Statement Novan tentang gadget:
Bagi saya adalah media berkomunikasi, promosi berbisnis, dan untuk hiburan.

Lain halnya dengan Erza Q-Pop, masih konsisten menggunakan media kayu dengan gaya pop nya. Kesadaran diri tentang mager (malas bergerak) muncul ketika status hubungan berubah. Kaktus, sukulen sedang menjadi hobi yang sedang dekat dengannya saat ini, tanaman seperti kayu tanpa daun. Dalam karya ini, kaktus mewakili diri seniman akan kesadaran membuang waktu saat mager. Erza bisa berlama-lama menikmati hobi barunya ini.

Ketika banyak perubahan diri dan status hubungan terjadi, kesadaran seniman muncul. Erza juga mengalami kerenggangan dengan dunia nyata, seperti halnya simbol-simbol angka adalah kode dimana setiap perubahan lock di gelombang sinyal gadget terjadi. Erza coba mengkritisi fenomena Mujahid Keyboard yang juga menjadi tajuk karyanya. Mujahid Keyboard dikenakan bagi seseorang yang sering mengirim pesan berupa nasehat kebaikan, quote atau kalimat-kalimat penyemangat yang mereka copy paste dari beberapa sumber. Teks-teks tersebut mereka kirim kepada seseorang yang baru saja hijrah mendalami keyakinan tertentu, dikirim secara simultan terus menerus, terkesan menggurui atau bahkan menghakimi.

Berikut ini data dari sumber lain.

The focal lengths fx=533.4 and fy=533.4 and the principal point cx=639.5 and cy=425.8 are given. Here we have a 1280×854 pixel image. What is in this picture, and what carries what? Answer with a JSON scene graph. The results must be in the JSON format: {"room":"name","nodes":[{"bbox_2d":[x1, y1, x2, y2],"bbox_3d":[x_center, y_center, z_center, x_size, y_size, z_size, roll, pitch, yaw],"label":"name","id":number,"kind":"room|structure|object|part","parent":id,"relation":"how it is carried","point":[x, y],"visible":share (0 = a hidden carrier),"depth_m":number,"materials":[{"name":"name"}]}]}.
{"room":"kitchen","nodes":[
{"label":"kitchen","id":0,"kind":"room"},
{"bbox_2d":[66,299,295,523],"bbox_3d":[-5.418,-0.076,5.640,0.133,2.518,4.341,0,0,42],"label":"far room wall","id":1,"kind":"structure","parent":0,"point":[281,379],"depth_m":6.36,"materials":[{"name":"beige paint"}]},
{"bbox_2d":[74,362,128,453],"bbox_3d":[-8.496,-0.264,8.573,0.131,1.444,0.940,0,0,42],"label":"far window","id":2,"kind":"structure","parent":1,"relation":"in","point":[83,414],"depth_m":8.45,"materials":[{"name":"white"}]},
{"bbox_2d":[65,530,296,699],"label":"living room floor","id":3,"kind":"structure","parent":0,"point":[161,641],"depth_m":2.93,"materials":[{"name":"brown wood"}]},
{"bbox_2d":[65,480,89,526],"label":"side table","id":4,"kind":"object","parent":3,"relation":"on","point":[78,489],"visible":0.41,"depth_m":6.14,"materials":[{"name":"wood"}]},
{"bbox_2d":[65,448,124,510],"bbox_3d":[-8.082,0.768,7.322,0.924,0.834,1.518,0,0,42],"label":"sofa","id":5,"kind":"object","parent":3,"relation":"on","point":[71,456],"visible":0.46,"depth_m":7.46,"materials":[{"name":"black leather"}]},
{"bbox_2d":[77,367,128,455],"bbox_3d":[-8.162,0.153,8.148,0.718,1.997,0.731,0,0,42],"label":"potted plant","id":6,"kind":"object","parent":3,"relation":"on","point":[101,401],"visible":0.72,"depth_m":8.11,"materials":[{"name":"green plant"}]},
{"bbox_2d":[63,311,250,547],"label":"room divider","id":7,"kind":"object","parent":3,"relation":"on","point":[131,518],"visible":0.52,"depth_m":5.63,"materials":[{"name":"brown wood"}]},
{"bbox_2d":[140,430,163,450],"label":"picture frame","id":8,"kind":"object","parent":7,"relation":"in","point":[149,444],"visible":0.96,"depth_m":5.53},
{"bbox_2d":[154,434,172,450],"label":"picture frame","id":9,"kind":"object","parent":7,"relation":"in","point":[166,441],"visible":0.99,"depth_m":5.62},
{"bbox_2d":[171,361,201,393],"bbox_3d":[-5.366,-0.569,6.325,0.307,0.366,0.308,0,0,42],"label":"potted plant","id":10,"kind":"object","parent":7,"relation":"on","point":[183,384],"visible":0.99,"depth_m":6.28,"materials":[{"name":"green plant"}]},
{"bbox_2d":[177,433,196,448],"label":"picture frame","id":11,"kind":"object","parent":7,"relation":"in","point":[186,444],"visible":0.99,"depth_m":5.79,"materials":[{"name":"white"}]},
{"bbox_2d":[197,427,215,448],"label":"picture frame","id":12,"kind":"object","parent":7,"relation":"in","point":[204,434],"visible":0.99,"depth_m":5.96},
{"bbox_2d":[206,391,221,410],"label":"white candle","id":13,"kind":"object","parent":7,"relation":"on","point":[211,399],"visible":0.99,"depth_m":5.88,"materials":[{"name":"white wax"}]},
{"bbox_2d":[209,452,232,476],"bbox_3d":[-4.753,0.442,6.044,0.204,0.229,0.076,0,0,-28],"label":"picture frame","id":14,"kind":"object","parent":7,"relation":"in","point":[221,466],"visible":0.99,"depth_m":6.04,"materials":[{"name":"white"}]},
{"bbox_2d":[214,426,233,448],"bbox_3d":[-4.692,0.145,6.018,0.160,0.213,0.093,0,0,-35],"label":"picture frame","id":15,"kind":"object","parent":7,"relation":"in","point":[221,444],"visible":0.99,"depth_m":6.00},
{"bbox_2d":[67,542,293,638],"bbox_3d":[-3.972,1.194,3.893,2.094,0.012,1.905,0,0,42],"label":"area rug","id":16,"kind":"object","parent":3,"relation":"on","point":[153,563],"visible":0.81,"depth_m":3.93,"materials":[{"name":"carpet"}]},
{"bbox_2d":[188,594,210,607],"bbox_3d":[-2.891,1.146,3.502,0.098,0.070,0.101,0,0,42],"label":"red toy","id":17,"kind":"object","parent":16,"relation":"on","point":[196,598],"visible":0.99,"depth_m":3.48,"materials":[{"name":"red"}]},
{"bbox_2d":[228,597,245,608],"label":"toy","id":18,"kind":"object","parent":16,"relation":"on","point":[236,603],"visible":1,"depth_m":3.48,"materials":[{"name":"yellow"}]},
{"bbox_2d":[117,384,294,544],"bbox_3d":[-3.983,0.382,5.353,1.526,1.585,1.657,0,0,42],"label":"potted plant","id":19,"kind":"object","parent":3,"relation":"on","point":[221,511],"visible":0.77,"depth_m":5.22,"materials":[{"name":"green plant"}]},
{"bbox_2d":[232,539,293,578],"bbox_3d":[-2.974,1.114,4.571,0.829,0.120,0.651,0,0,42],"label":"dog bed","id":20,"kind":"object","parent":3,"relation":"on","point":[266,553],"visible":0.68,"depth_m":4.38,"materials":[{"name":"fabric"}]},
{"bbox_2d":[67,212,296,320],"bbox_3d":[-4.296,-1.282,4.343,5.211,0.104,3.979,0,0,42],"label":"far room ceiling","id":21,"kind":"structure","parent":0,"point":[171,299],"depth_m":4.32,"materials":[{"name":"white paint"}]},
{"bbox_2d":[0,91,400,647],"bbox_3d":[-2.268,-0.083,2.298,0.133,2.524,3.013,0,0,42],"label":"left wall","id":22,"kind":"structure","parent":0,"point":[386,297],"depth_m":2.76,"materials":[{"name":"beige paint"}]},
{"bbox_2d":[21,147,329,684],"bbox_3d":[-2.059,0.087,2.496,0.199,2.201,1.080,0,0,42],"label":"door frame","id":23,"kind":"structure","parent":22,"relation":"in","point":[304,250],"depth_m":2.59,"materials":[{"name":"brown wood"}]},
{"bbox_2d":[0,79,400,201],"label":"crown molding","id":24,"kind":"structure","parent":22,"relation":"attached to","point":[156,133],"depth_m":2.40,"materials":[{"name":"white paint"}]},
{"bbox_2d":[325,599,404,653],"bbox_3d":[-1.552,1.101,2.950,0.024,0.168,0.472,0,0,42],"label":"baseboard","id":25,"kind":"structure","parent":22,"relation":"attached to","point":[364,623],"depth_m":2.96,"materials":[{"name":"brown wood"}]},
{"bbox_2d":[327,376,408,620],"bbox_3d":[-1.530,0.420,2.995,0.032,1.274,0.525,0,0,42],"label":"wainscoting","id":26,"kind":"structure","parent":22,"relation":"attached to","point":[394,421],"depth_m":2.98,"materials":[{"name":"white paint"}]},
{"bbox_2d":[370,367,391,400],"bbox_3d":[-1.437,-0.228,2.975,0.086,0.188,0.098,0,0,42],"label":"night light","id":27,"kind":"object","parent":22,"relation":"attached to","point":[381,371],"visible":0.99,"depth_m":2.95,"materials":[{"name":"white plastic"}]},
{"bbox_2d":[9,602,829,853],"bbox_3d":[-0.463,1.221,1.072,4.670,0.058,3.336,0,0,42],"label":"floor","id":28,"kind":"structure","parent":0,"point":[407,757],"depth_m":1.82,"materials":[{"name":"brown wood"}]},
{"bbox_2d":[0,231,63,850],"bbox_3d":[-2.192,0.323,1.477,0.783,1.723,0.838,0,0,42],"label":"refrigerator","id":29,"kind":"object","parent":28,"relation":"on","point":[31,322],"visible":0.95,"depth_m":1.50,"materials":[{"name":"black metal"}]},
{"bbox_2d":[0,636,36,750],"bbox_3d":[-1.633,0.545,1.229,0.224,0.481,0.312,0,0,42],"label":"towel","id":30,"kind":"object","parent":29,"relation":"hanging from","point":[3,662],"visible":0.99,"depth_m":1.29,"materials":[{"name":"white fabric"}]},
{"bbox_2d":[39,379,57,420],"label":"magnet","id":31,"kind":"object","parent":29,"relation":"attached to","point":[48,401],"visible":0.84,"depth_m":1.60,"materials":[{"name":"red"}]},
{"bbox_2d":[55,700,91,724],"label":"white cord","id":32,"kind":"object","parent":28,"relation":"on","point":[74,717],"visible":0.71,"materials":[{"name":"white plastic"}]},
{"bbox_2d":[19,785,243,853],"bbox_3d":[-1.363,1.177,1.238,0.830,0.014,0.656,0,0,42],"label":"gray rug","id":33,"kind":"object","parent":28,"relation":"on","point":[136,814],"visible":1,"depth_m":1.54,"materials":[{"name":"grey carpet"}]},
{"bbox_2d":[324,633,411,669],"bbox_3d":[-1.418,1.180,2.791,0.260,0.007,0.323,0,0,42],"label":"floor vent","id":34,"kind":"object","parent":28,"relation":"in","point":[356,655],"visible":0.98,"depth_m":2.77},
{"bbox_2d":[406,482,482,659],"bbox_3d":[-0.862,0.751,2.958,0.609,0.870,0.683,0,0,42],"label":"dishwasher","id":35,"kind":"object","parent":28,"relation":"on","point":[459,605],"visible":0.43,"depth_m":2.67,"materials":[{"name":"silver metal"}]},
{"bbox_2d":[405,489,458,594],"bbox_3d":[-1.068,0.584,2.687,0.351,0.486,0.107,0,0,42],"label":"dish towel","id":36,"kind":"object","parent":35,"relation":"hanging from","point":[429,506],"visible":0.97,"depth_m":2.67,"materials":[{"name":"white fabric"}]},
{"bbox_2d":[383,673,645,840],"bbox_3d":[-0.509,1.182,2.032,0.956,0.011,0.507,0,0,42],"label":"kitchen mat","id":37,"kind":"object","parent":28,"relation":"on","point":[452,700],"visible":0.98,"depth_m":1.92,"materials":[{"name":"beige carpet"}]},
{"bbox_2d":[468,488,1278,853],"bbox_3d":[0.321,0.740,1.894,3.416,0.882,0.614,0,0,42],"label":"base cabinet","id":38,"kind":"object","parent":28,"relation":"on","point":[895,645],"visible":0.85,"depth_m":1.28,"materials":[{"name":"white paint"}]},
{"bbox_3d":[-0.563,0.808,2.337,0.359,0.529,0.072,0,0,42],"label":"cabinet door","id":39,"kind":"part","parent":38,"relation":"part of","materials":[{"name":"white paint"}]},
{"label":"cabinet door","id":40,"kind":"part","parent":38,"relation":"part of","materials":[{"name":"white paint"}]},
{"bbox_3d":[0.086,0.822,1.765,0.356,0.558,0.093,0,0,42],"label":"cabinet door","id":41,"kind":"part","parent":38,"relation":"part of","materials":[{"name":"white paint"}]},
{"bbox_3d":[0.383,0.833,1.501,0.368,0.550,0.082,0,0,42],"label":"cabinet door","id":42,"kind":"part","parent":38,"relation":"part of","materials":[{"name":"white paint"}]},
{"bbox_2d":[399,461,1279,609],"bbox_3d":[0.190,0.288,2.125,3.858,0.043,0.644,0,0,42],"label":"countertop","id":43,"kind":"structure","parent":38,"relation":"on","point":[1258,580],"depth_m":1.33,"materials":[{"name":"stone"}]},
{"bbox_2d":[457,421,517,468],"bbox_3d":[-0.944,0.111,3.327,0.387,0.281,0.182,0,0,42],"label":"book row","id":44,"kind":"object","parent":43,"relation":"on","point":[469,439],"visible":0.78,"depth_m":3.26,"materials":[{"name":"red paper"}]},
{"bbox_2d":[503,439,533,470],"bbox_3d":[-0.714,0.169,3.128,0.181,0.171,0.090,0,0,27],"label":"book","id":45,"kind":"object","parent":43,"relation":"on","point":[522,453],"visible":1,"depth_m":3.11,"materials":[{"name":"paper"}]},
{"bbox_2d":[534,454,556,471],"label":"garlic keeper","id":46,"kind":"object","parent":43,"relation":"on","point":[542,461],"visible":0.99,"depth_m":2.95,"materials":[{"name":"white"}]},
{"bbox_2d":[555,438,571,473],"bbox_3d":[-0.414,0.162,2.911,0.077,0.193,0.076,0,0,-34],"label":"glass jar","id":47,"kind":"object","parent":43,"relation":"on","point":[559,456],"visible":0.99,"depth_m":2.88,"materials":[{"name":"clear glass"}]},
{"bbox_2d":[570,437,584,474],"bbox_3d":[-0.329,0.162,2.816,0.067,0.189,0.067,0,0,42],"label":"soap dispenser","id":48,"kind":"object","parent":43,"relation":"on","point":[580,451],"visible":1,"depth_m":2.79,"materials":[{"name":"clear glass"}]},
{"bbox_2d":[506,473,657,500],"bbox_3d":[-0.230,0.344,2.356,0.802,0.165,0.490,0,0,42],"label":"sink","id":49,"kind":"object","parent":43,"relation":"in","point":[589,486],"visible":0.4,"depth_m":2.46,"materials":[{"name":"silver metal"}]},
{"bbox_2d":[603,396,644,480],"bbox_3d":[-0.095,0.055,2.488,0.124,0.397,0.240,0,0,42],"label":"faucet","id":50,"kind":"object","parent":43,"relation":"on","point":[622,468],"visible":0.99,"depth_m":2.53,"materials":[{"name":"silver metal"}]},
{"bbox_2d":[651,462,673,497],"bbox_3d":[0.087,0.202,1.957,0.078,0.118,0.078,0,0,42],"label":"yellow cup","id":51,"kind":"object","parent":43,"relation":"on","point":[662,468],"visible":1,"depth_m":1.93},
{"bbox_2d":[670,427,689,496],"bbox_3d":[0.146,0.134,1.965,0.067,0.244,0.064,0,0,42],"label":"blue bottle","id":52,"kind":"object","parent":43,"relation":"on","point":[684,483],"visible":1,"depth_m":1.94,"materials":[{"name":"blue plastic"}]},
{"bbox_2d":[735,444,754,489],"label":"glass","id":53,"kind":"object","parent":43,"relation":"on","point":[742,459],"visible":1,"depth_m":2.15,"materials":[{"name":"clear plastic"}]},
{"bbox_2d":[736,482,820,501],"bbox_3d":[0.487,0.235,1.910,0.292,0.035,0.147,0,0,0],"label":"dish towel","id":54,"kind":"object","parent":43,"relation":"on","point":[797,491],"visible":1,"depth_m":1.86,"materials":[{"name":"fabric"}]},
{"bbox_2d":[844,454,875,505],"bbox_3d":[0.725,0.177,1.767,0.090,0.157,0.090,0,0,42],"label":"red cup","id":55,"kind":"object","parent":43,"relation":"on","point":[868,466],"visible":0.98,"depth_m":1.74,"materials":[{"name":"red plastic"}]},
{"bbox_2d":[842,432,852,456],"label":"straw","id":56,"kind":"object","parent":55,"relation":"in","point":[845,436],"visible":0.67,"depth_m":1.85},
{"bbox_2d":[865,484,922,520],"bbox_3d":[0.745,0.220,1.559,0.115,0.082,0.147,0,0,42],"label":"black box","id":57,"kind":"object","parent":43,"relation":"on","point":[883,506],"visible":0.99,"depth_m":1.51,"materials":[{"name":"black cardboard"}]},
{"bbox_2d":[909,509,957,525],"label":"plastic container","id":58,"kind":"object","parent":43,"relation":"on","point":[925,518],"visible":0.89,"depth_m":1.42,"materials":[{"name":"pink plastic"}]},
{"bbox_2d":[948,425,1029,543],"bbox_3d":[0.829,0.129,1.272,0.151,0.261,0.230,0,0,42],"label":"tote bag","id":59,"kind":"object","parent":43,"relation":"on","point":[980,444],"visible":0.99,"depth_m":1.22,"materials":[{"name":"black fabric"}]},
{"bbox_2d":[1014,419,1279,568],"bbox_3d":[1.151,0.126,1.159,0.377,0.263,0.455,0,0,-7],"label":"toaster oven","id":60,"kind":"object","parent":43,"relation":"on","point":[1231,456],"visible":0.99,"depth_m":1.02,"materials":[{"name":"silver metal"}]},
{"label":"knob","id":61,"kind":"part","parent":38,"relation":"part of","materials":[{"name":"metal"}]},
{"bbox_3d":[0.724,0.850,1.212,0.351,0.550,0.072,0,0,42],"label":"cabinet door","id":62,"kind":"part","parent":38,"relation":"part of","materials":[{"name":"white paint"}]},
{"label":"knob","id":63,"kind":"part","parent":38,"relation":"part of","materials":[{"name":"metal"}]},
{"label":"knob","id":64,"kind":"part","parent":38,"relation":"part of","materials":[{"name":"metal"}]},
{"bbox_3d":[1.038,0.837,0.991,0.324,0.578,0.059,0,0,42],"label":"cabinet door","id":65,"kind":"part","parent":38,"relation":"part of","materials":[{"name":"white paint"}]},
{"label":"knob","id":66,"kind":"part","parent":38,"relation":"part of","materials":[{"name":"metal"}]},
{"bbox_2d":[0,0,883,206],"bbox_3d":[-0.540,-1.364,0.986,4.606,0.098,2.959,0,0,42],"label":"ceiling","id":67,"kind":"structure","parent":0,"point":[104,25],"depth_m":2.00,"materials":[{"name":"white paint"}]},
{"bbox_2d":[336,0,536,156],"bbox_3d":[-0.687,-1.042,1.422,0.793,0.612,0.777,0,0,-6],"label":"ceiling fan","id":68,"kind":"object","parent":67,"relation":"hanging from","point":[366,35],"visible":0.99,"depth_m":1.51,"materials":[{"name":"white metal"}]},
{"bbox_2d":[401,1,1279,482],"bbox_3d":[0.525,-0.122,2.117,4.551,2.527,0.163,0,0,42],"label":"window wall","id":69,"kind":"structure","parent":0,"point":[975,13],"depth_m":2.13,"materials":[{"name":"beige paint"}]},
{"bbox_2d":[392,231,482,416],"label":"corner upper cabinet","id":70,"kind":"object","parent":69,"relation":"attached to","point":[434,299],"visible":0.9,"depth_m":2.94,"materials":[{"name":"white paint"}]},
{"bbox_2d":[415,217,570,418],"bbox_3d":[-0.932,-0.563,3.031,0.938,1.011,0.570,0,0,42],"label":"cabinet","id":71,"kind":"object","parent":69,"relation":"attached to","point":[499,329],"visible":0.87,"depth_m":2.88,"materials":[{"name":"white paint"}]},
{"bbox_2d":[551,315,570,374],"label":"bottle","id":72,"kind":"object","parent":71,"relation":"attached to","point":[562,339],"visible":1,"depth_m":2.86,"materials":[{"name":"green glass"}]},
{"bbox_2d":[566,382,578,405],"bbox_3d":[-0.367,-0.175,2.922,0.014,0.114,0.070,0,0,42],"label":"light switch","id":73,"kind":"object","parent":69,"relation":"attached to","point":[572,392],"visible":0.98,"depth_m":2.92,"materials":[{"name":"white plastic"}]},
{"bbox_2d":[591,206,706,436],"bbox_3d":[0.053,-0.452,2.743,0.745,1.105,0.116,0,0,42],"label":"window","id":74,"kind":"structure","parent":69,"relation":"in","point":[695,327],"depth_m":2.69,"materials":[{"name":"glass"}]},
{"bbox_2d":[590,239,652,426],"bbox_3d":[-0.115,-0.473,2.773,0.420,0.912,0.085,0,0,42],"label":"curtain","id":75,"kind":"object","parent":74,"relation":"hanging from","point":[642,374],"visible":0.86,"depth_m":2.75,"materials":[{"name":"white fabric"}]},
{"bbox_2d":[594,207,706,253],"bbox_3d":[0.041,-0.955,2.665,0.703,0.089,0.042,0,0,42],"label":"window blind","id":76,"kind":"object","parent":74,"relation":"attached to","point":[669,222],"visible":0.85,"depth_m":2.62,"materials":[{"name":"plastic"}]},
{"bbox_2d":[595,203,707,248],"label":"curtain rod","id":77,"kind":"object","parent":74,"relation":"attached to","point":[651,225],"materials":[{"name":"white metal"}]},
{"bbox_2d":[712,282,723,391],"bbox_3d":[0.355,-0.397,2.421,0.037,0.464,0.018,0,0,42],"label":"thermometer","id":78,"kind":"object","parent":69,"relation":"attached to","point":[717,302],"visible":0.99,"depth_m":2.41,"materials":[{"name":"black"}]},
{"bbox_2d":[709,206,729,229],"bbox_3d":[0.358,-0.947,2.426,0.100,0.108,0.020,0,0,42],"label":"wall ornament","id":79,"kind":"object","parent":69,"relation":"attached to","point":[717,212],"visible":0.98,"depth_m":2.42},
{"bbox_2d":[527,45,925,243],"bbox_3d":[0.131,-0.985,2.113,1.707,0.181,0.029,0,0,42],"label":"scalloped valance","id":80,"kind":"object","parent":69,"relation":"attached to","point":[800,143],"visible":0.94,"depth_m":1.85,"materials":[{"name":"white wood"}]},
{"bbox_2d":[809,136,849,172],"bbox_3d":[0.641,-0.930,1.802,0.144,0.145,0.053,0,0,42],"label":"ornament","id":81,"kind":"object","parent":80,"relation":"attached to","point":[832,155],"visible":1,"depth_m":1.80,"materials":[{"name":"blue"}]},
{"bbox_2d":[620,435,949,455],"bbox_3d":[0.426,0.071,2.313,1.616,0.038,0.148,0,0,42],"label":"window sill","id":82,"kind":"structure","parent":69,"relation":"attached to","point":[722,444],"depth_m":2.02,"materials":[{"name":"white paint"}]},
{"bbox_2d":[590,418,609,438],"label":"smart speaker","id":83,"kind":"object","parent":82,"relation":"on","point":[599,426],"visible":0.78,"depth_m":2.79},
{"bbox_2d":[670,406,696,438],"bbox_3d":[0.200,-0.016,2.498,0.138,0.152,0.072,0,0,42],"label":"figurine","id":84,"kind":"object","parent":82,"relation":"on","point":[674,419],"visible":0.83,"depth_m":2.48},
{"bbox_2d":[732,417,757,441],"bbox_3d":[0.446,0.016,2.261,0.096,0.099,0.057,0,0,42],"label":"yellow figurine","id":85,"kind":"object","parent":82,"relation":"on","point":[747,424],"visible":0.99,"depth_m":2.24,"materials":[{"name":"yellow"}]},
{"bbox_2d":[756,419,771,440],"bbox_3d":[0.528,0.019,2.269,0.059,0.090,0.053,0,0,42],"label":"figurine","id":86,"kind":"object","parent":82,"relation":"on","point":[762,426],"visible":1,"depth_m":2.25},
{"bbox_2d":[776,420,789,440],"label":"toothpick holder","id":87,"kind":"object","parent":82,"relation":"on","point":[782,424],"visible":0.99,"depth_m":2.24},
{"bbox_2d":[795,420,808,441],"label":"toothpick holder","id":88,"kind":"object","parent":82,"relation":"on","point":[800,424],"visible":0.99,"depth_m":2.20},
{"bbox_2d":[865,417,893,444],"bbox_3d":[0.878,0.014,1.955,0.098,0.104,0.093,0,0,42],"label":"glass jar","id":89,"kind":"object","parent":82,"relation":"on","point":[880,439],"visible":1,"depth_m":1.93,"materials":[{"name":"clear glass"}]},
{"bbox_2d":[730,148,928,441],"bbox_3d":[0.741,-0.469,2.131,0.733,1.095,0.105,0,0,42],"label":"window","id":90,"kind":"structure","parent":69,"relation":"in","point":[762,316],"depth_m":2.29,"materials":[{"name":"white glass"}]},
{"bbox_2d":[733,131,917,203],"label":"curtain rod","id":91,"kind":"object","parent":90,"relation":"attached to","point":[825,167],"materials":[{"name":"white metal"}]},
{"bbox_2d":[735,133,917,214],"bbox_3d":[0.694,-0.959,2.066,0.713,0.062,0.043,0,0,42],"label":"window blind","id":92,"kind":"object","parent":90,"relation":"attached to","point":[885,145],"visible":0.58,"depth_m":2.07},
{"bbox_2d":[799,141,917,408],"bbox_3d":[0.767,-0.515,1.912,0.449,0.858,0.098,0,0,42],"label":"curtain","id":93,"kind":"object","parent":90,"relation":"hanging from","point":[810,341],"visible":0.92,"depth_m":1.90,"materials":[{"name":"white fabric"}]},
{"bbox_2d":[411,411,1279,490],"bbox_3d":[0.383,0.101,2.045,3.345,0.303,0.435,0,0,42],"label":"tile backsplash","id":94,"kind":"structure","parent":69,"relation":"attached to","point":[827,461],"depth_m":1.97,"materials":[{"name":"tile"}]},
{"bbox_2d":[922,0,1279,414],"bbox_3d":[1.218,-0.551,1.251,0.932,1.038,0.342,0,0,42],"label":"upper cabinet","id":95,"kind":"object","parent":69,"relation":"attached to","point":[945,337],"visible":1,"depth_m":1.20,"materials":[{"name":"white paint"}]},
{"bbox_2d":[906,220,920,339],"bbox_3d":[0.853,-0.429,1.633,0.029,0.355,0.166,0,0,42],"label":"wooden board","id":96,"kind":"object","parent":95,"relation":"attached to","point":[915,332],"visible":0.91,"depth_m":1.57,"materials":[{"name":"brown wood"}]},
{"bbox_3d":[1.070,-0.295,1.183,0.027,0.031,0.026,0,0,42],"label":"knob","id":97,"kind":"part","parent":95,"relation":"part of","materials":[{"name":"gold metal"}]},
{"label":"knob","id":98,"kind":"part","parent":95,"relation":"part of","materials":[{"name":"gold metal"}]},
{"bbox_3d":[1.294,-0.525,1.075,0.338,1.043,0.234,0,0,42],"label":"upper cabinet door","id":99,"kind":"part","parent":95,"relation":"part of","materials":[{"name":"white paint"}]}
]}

Hal tersebut membuat kadang membuat ketidaknyamanan orang yang menerima pesan.

Erza juga menambahkan dua jam dengan putaran yang berbeda pada karyanya. Jam pertama, putaran normal dan jam satunya putaran lebih cepat. Dua jam ini menyimbolkan refleksi atas waktu. Ketika seseorang terhipnotis dan autis menggunakan sosial media, tak peduli dengan waktu. Tak terasa telah habis berjam-jam hanya memandang layar smartphone.

Statement Erza tentang gadget:
Untuk smartphone saya lebih pada sosial media. Untuk berkomunikasi, berkenalan, sampai hanya untuk melihat aktifitas semua orang, untuk narsis, share statement, melihat trend fashion masa kini atau  istilah istilah baru. Dan dari fungsinya saya mendapatkan hiburan tersendiri dan terkadang membuat baper (emosional) sendiri. Dengan smartphone saya banyak mendapat banyak hal baru dalam dunia kekinian. Saya dengan smartphone sudah menjadi kebutuhan yang selalu lengket ditangan dan menggoyangkan jempol tangan. Hampir 24 jam smartphone ini selalu lengket ditangan dan mata sering tak lepas memandangnya untuk beraktifitas di dunia maya atau sekedar stalking.
Melihat dari presentasi ketiga seniman dengan karya mereka ini, sepakat bahwa mager mereka maknai sebagai candu dan keinginan untuk bisa keluar dari kelekatan tersebut.

KARYA KOLABORASI
Pada bagian terakhir rangkaian pameran ini adalah karya kolaborasi, yang berada di ruang bawah Kiniko Art Space. Karya kolaborasi ini menjadi rangkaian penutup dari karya di Pameran HASTAG MAGER ini. Karya kolaborasi berangkat dari karya personal yang sudah dijelaskan di paragraph di atas. Karya kolaborasi ini lebih kearah harapan. Mereka berharap supaya lebih efektif soal penggunaan waktu dan sosial media. Harapan-harapan tersebut disimbolkan dengan karakter origami. Sementara warna-warna yang muncul adalah simbolisasi warna aplikasi, seperti biru untuk facebook, hijau untuk whatsapp atau line dan seterusnya.
Sementara keyboard sebagai simbol power atas gagasan yang ingin dituangkan.

Karya kolaborasi ini sifatnya working on progress, selama pameran berlangsung, seniman mengerjakan bagian ini. Dengan harapan, setiap pengunjung pameran yang datang bisa berinteraksi langsung dengan seniman, sharing, bertanya, mengungkapkan impresi mereka dan lebih intim. Pengunjung bisa mengikuti proses karya kolaborasi ini dari awal hingga akhir yang akan diposting di sosial media. Di akhir pameran, karya kolaborasi ini akan sepenuhnya utuh selesai. Sifat working on progress ini juga menjadi salah satu bagian promosi supaya penikmat seni mengikuti proses dari hari ke hari, menyaksikan pamerannya dan menunggu hasil jadi karya ini ketika selesai.